Work through the records below and copy every line that includes "linejoin".

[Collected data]
-- -- --
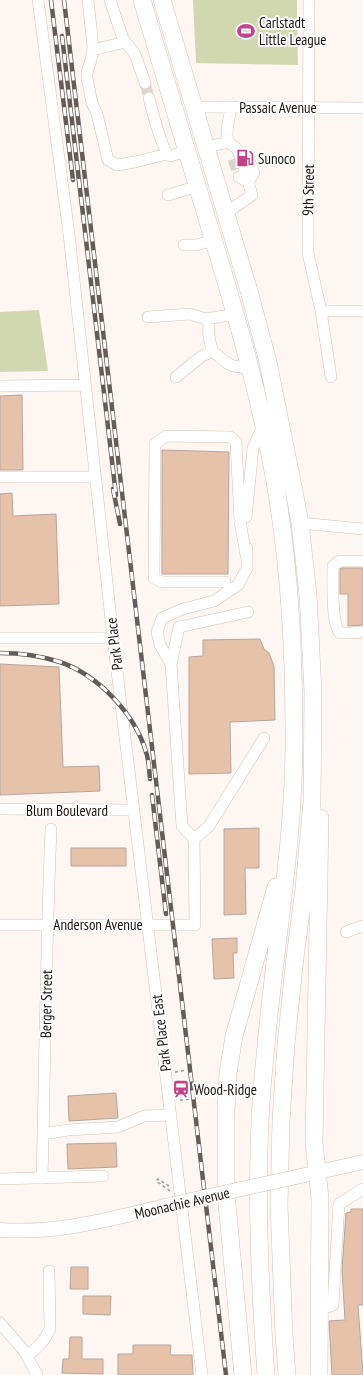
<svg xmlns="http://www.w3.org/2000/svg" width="363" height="1375" font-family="'PT Sans Narrow',sans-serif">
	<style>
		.green { fill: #d1d7b1 }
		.building { fill: #e7c2ab; stroke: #b6a59b }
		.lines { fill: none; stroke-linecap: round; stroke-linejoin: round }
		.minor-tunnel { stroke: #dcd4d0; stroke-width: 11; stroke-dasharray: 11 5.5; stroke-linecap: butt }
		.minor-casing { stroke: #d3c2b7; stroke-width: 12 }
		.major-casing { stroke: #d3c2b7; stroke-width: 15 }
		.highway-casing { stroke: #d3c2b7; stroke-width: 18 }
		.path { stroke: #9f9894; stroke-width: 1.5; stroke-dasharray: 3 3; stroke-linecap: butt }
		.minor { stroke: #fff; stroke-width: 11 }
		.major { stroke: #fff; stroke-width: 14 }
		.highway { stroke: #fff; stroke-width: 17 }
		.rail-casing { stroke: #635c58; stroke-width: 4.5 }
		.rail { stroke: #fff; stroke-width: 3; stroke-dasharray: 9; stroke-linecap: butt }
		.major-bridge-casing { stroke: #d3c2b7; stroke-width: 15; stroke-linecap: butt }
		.major-bridge { stroke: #fff; stroke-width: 14 }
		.labels { text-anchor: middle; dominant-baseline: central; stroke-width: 4; stroke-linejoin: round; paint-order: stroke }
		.poi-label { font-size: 15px; fill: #19130f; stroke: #fff; text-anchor: start }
		.street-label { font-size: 15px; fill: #19130f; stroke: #fff }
	</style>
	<rect width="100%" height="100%" fill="#fef6f2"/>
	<path class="green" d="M 193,0 L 297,0 L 298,65 L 196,63 Z
		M 39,310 L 48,371 L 0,372 L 0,312 Z"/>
	<path class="building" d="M 22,395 L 23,470 L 0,470 L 0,396 Z
		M 162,450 L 229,452 L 228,574 L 162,574 Z
		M 12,493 L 13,516 L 56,514 L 59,604 L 0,606 L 0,494 Z
		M 342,568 L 363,568 L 363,625 L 348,626 L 348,594 L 340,594 L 340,569 Z
		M 260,639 L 264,649 L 269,653 L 274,666 L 275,720 L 230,722 L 231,773 L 189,774 L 189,657 L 203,656 L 203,640 Z
		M 0,664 L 59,667 L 63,767 L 99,766 L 100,791 L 0,795 Z
		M 259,828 L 259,868 L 245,868 L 246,914 L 224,915 L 224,829 Z
		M 71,848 L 126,848 L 126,866 L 71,866 Z
		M 237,938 L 237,953 L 233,953 L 234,978 L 214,979 L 212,939 Z
		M 116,1093 L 118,1118 L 69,1121 L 68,1096 Z
		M 116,1143 L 117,1167 L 68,1169 L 67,1144 Z
		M 351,1209 L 363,1209 L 363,1305 L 358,1305 L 363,1375 L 332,1375 L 329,1321 L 345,1320 L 342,1269 L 346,1213 L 351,1212 Z
		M 71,1267 L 88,1267 L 88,1289 L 70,1289 Z
		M 83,1296 L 111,1296 L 110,1315 L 83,1314 Z
		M 70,1337 L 82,1337 L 82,1359 L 103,1359 L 103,1374 L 62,1373 L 63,1359 L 69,1359 Z
		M 133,1345 L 171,1345 L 170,1355 L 192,1355 L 193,1375 L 118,1375 L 118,1354 L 133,1354 Z"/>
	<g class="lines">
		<path class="minor-tunnel" d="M 145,83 L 149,98
			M 248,154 L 251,165
			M 233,159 L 239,177"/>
		<g class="minor-casing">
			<path id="minor" d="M 38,0 L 69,234 L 113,638 L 202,1375
				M 88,0 L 93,47 L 91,60 L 87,72 L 87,78 L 92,103 L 97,114 L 108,160 L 117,165 L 135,162 L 167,154
				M 110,0 L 123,39 L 135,54 L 145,83
				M 309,0 L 308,253 L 321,311 L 331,377
				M 93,50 L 125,42
				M 149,98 C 152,110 162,151 170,156 L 187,151
				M 194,107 L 363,108
				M 231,107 C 230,116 224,135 229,142 C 234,149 236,144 240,156
				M 206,147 L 229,142
				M 239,177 L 248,182 L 254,173 L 251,165
				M 168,195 L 198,186
				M 226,213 L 252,195 L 244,168
				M 184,245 L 196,245 L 214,240
				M 321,311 L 363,311
				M 148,317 L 190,314 L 206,319 L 236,314
				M 210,319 C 207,331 209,340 213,352
				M 176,377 L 202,356 L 212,352 C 218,354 222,360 227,363 C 234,368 242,367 250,368
				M 0,386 L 85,385
				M 0,477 L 95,477
				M 246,517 L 253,448 L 263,426
				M 300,523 L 363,529
				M 363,561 L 340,561 L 333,566 C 333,579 331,624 340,633 L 349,633 L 363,632
				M 225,582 L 162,582 L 154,578 L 155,444 L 166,436 L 230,437 L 236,442 L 240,521 L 246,555
				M 0,638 L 113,638
				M 171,664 L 160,645 L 157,632 L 162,618 L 183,609 L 214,601 L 238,585 L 247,568 L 247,548
				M 0,809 L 133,810
				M 194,839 L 182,826 L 171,664 L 179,627 L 248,612
				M 194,839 L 209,826 L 264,738
				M 0,925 L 195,925 L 194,839
				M 346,932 L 363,926
				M 43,1134 L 68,1130 L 118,1127 L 144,1116 L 171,1115
				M 42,1178 C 45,1062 46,945 51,829
				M 0,1179 L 103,1176
				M 319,1310 L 333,1305 L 339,1204 L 363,1189
				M 0,1323 L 25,1352 L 37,1375
				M 27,1356 C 37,1348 45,1341 50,1329 L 49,1271"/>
		</g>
		<g class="major-casing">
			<path id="major" d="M 296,1177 L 363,1162
				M 0,1230 C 62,1234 114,1218 173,1204"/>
		</g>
		<g class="highway-casing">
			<path id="highway" d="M 142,0 C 164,74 186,148 208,222 C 235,311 262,401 277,494 C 290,573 294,652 294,731 C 295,831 278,926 268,1025 C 265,1057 261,1090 260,1123 C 256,1207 260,1291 266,1375
				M 162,0 L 249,291 L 268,362 L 295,496 L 300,523 L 308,594 L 313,692 L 312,802 L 304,888 L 294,966 L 286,1044 L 281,1121 L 279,1205 L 284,1335 L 287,1375
				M 243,1375 L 226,1193 L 226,1111 L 228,1073 L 234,1036 L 276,887
				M 319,1375 L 320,1198 L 314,1143 L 320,818"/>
		</g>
		<path class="path" d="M 175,1072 L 187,1070
			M 180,1100 L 190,1099
			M 169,1186 L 158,1179 L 156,1181 L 170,1191"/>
		<use href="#minor" class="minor"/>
		<use href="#major" class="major"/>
		<use href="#highway" class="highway"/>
		<g class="rail-casing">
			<path id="rail" d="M 51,0 L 73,180
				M 64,0 L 226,1375
				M 62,36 L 116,495
				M 113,489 L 120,524
				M 0,653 C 20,653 41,656 60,662 C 98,675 135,714 146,752 C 149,760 149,770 150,779
				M 152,795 L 166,914"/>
		</g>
		<use href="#rail" class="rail"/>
		<g class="major-bridge-casing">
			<path id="major-bridge" d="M 173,1204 L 296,1177"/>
		</g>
		<use href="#major-bridge" class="major-bridge"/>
	</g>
	<defs>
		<g id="stadium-bare" transform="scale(1.38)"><path d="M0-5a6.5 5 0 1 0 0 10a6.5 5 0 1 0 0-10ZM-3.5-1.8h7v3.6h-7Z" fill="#c54289" stroke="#fff" stroke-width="2.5" paint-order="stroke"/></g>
		<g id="fuel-bare" transform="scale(1.38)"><path d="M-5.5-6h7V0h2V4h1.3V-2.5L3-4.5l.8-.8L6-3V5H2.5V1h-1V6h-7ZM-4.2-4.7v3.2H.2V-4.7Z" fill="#c54289" stroke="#fff" stroke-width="2.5" paint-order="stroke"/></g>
		<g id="station-bare" transform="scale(1.38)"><path d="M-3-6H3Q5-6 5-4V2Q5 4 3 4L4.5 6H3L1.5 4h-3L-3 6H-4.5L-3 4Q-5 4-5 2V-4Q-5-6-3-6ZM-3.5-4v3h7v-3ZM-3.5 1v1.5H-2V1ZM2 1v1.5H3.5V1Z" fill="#c54289" stroke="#fff" stroke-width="2.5" paint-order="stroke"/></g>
	</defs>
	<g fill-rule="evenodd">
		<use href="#stadium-bare" x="246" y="31"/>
		<use href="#fuel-bare" x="245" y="158"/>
		<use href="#station-bare" x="181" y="1089"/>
	</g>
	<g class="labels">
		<g class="poi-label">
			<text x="259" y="22">Carlstadt<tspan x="259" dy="17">Little League</tspan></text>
			<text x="258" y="158">Sunoco</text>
			<text x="194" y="1089">Wood-Ridge</text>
		</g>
		<g class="street-label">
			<text x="278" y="107">Passaic Avenue</text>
			<text transform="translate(308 190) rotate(-89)">9th Street</text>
			<text transform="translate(114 644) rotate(-97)">Park Place</text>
			<text x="67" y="810">Blum Boulevard</text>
			<text x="98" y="924">Anderson Avenue</text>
			<text transform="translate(46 1004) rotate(-89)">Berger Street</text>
			<text transform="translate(161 1033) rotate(-97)">Park Place East</text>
			<text transform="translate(182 1203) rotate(-13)">Moonachie Avenue</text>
		</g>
	</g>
</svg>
-- -- --
▶ _ANSWER TO THE EXERCISE_:
		.lines { fill: none; stroke-linecap: round; stroke-linejoin: round }
		.labels { text-anchor: middle; dominant-baseline: central; stroke-width: 4; stroke-linejoin: round; paint-order: stroke }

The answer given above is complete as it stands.